LONDRA (Pars Today Italian) – Dopo mesi di indagini sulle possibili interferenze di Mosca nel voto presidenziale negli Usa con lo scandalo noto come "Russiagate", ora si potrebbe aprire anche il capitolo di un "Britishgate".

Secondo le scottanti rivelazioni contenute nel libro di Michael Wolff, "Fire and Fury: inside the Trump White House", che il Times pubblica in prima pagina, l'ex premier britannico Tony Blair avrebbe avvertito i collaboratori di Donald Trump sulle azioni di spionaggio compiute dagli 007 di Londra contro il team del leader americano nel corso delle elezioni per la Casa Bianca. Il "padre" del New Labour ha seccamente smentito queste affermazioni, ma l'imbarazzo per lui è forte alla luce di quanto emerso riguardo i suoi rapporti con l'ex tycoon.

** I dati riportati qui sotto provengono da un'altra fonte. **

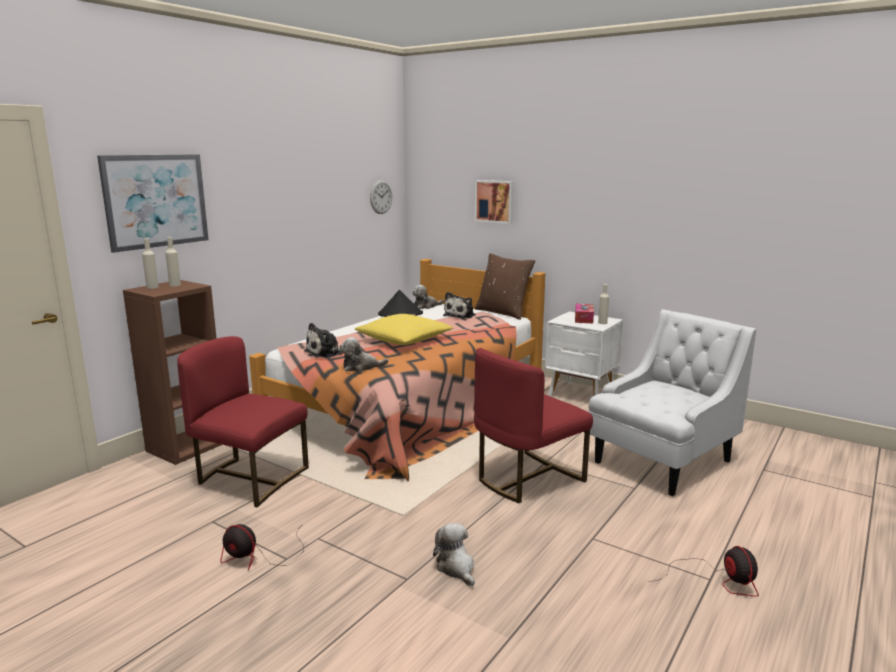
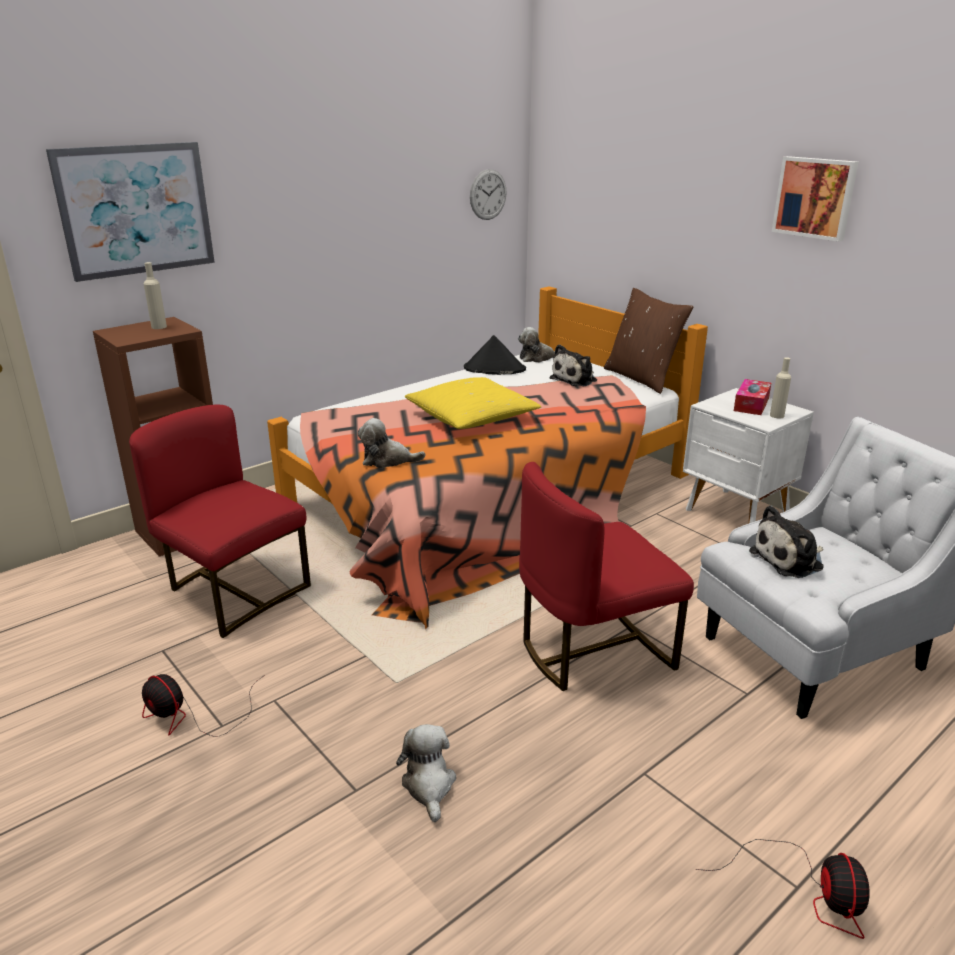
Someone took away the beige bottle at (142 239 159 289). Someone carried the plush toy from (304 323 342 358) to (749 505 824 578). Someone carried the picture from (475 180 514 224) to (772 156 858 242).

Secondo la ricostruzione di Wolff, Blair si sarebbe esposto fornendo informazioni riservate sui servizi segreti del suo Paese per ottenere da Trump un incarico come inviato per il Medio Oriente, posizione da lui ricoperta già in passato con risultati piuttosto deludenti. Un'accusa questa molto più che imbarazzante se si considera che l'ex primo ministro è su posizioni politiche ben lontane da quelle del presidente Usa. L'incontro al centro delle rivelazioni è avvenuto alla Casa Bianca nel febbraio 2017, il mese successivo all'insediamento di Trump. Attorno allo stesso tavolo si erano ritrovati Blair, il genero del presidente americano Jared Kushner e un membro senior dello staff di Trump, di cui però non viene fatto il nome. Fu allora che l'ex premier britannico, sempre secondo il volume, parlò del fatto che gli agenti di Sua Maestà avevano messo sotto sorveglianza il personale della campagna elettorale, controllando telefonate e altre comunicazioni, forse perfino quelle di Trump. Secca la replica dell'ex leader Labour: un suo portavoce ha definito le rivelazioni "completamente assurde" e "senza alcuna base". Ha anche smentito che Blair avesse cercato di ingraziarsi il presidente Trump per un incarico ma non ha negato l'incontro alla Casa Bianca nel febbraio 2017.